CHAPTER XVI. OBSTRUCTED RIVERS PLEAD FOR THE PROHIBITIONISTS.

 Some years ago, when the Spanish Cortes were discussing a treaty with Portugal on improving the course of the river Douro, a deputy rose and said, "If the Douro is turned into a canal, transportation will be made at a much lower price. Portuguese cereals will sell cheaper in Castile, and will make a formidable opposition to our national labor. I oppose the project unless the ministers engage to raise the tariff in such a way as to restore the equilibrium." The assembly found the argument unanswerable.
 
Three months later the same question was submitted to the Senate of Portugal.

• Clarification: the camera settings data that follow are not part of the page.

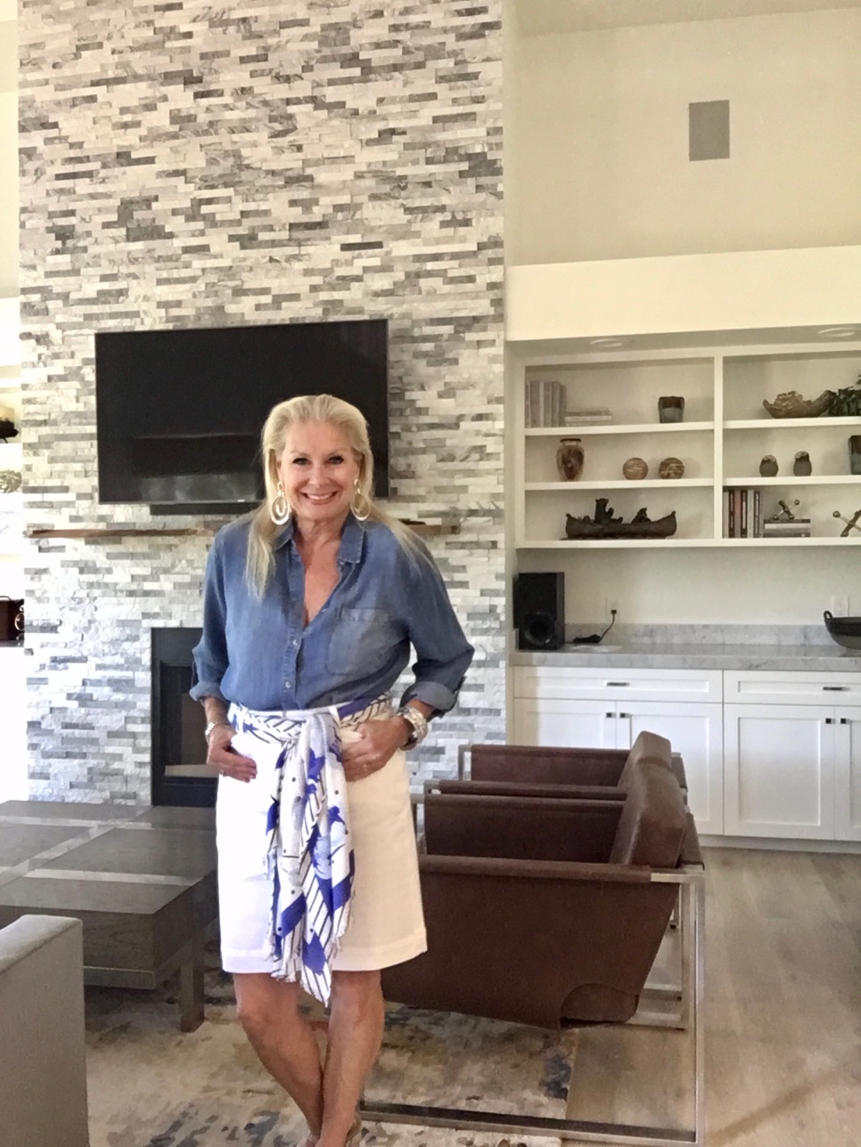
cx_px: 430
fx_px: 531
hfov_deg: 78.1
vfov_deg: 94.5
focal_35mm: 16
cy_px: 574
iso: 320
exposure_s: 1/30
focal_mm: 2.65
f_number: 2.2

A noble hidalgo said: "Mr. President, the project is absurd. You post guards, at great expense, on the banks of the Douro, in order to prevent the introduction of Castilian cereals into Portugal, while, at the same time, you would, also, at great expense, facilitate their introduction. This is an inconsistency with which I cannot identify myself. Let the Douro pass on to our sons as our fathers left it to us."
 
Now, when it is proposed to alter and confine the course of the Mississippi, we recall the arguments of the Iberian orators, and say to ourselves, if the member from St. Louis was as good an economist as those of Valencia, and the representatives from New Orleans [119] as powerful logicians as those of Oporto, assuredly the Mississippi would be left
 
"To sleep amid its forests dank and lone,"
 
for to improve the navigation of the Mississippi will favor the introduction of New Orleans products to the injury of St. Louis, and an inundation of the products of St. Louis to the detriment of New Orleans.